# Ford Focus RS: Gleammachine Detailing-The Professional Car Detailer of Essex.



## Gleammachine (Sep 8, 2007)

Apologies for the lack of in depth write-up on this one, but it's been a very busy December and time constraints haven't allowed the many pictures it takes during the process.

This will be my 6th Focus RS in the extremely popular "Nitrous Blue" since they launched.

The brief was to provide the absolute best possible protection package available, so the vehicle was prepped and received a comprehensive front end PPF install using Suntek self healing film.

The ceramic coating of choice is what we believe to be the hardest, and best performing on the market, Siramik Glasscoat APT "Advanced Protection Technology" with Diamas Professionali added to the mix to highlight the incredible flake from this particular colour.





The detail (excluding film install) was carried out over the course of 4 days and received a single stage machine polish, with some localised areas requiring defect removal.
Diamas Professionali coating was applied first and left to cure for 18 hours, before applying the 2 part Heat Resistant & Hydrophic coatings (APT) to the paintwork, alloys, plastic trim and exhaust tips.

*Results.*






















Thanks for looking, comments welcomed and appreciated & finally "Merry Christmas".


----------



## WHIZZER (Oct 25, 2005)

That's looks really very good - love the colour


----------



## BTS (Jul 22, 2013)

Absolutely stunning work! Colour is great and is the best ive seen it look!
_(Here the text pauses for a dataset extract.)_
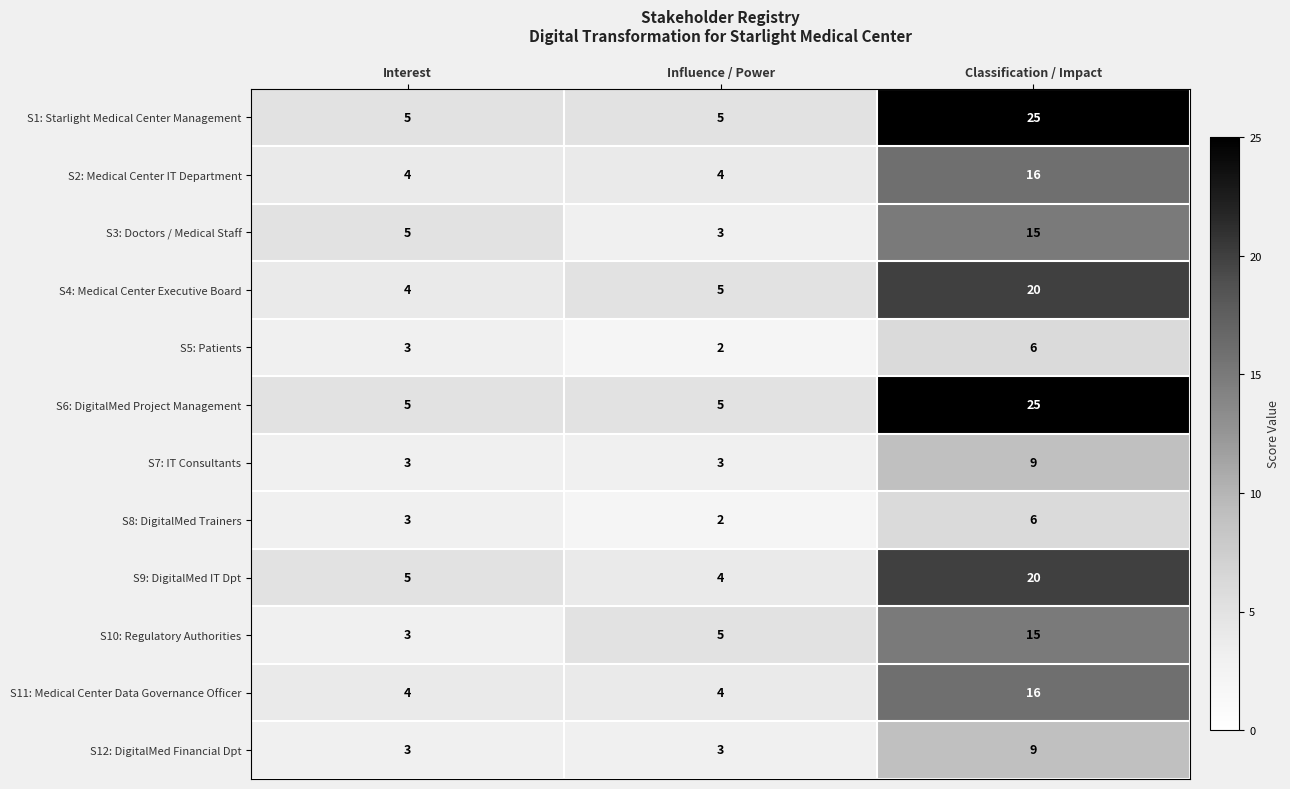

What is the sum of the S12: DigitalMed Financial Dpt values at Interest and Influence / Power?

6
Although (not your fault) the foam pad on the rear number plate not being straight would kill my OCD haha.


----------



## chongo (Jun 7, 2014)

Yet again Rob, top work and probably the glosses RS that I've seen on here:thumb:


----------



## ALANSHR (Jun 29, 2007)

HoLee Sh1t boy, thats epic, another great job!


----------



## muchoado (Dec 5, 2016)

awesome job


----------



## Gus82 (Feb 9, 2010)

Stunning work mate


----------



## Bill58 (Jul 5, 2010)

That's a superb result.


----------



## SimTaylor (May 28, 2015)

Such a nice job on such a beautiful car.


----------



## tonyy (Jul 26, 2008)

Very nice:thumb:


----------



## Gleammachine (Sep 8, 2007)

WHIZZER said:


> That's looks really very good - love the colour





BTS said:


> Absolutely stunning work! Colour is great and is the best ive seen it look!
> 
> Although (not your fault) the foam pad on the rear number plate not being straight would kill my OCD haha.
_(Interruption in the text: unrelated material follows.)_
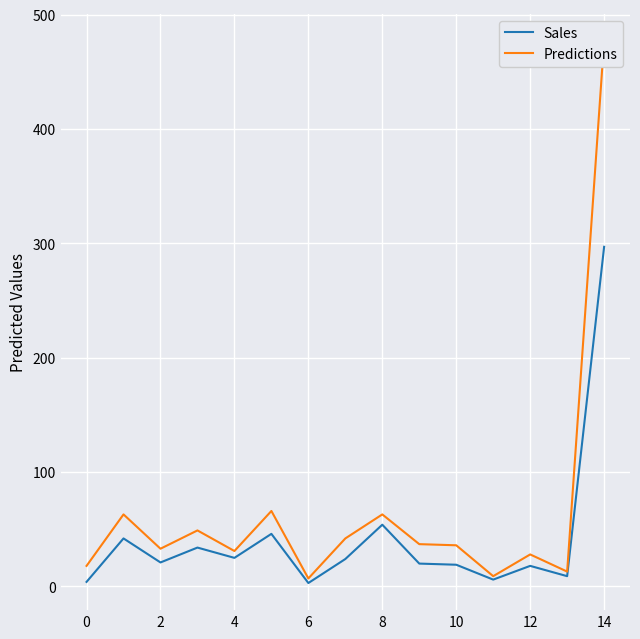

List the series in order of their peak value, highest first.

Predictions, Sales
Didn't notice that, wow its a bit wonky 



chongo said:


> Yet again Rob, top work and probably the glosses RS that I've seen on here:thumb:





ALANSHR said:


> HoLee Sh1t boy, thats epic, another great job!





muchoado said:


> awesome job





Gus82 said:


> Stunning work mate





Bill58 said:


> That's a superb result.





SimTaylor said:


> Such a nice job on such a beautiful car.





tonyy said:


> Very nice:thumb:


Thanks for the comments guys :thumb:


----------



## bazz (May 15, 2007)

wow what a great job


----------



## unique detail (Jan 26, 2012)

Lovely finish Rob as always.


----------



## Big Bru (Apr 27, 2008)

Looks superb!


----------



## Jack (May 14, 2007)

That looks stunning, love the colour. Great work


----------



## stangalang (Nov 27, 2009)

Lovely looking car and great work as always Rob


----------



## Gleammachine (Sep 8, 2007)

bazz said:


> wow what a great job





unique detail said:


> Lovely finish Rob as always.





Big Bru said:


> Looks superb!





Jack said:


> That looks stunning, love the colour. Great work





stangalang said:


> Lovely looking car and great work as always Rob


Thanks chaps, Merry Christmas :thumb:


----------



## TheMattFinish (Jul 17, 2011)

Love this colour, top work Rob


----------